*課題の条件*.
IEの脆弱性についての文章によると、12月10日に公開された実証コードでは、IE7でWebページを表示しただけで何が実行される例が示されていますか。

*検討用の文章*.
------
全バージョンのIEに影響があるが、現時点の攻撃はIE7が対象に

 12月14日現在までに分かっている範囲では、今回のゼロデイ攻撃はWindows Vista/XPおよびWindows Server 2008/2003上のIE7を対象として行われている。ただし、脆弱性自体は、IE6やIE5.01、さらにIE8 Beta2も影響を受ける可能性があるとしている。

 12月10日にインターネット上に公開された脆弱性の実証コードでは、Windows XP SP3上のIE7と、Windows Vista SP1上のIE7用でそれぞれ、「IE7でWebページを表示しただけで、電卓(calc.exe)が実行される」という例が示されている。おそらく実際の攻撃も、これらのOSが対象であると考えられる。

 ただし、攻撃の原因となっている脆弱性自体は、現在サポートされている全てのバージョンのIEに存在している。今後、状況によってはIE7以外の環境でも攻撃を受けるようになる可能性は高い。
------
*データ*.
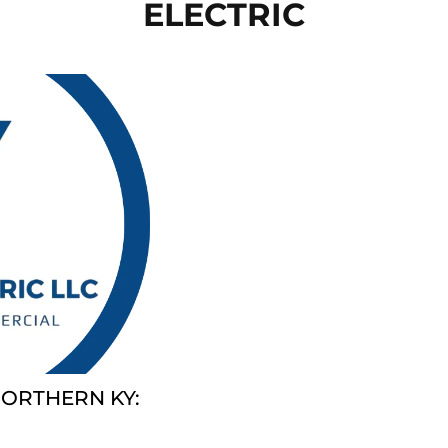
ELECTRIC
NORTHERN KY:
------
*最終解答*.
電卓(calc.exe)が実行される例が示されています。